19 January 2004

The Legal Reader takes note of shady behavior by a prosecutor.

Something similar to this happened to me about a month ago. I was representing client Smith with misdemeanor charges that were going to end up in a fine and suspended jail time. I had spent time talking to the prosecutor that day in order to work out the deal and was just sitting there waiting for the case to be called. After a hour or so the judge stepped from the bench and the clerk split the docket1, sending my client and about six others down to a different courtroom.

Before the judge comes out, I walk up to talk to the new prosecutor to make sure he knows the agreed upon deal.

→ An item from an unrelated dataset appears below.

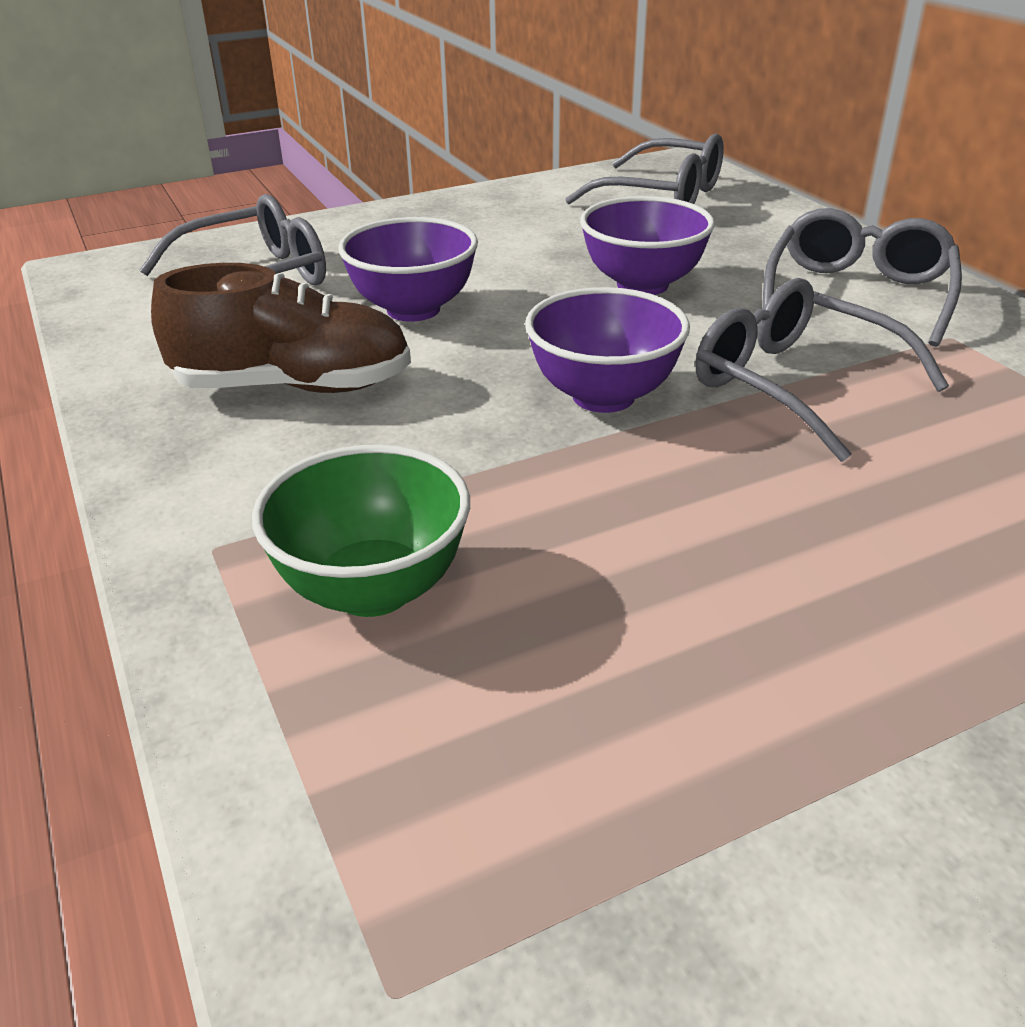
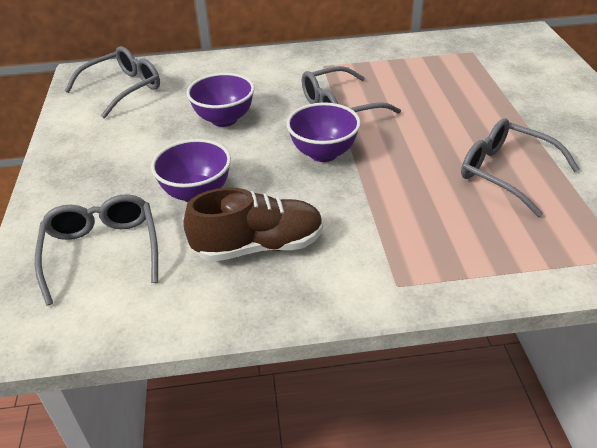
camera: 70 degrees left, 5 degrees up
brown shoe [151,263,411,393] -> brown shoe turned 60 degrees clockwise [183,187,323,262]
green bowl [252,444,470,617] -> none
grey glasses [763,208,962,347] -> grey glasses moved to [461,118,579,217]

He looks down at the file and says he understands the deal and that he is going to have the deputies keep an eye on my client. ???? Curious, I ask why they would keep an eye on someone who is getting suspended time and who would be stupid to flee. At that point the new prosecutor tells me that they have other charges which they are going to serve on my client when he comes up to the bench.


After about 15 minutes of scrambling I, and the new prosecutor, figure out that my client is not the person who is supposed to be served the warrant. There was another person on the docket with the same last name and first initial whom the first prosecutor had confused with my client. Still, the original prosecutor negotiated a deal with me and let me sit there for over a hour knowing full well that he intended to have my client arrested as soon as our case was concluded. The implication being that I would go tell my client to run. Needless to say, these actions did not leave a favorable impression upon me.

1 This is done when one judge finishes his docket early and offers to help another judge who has a large docket.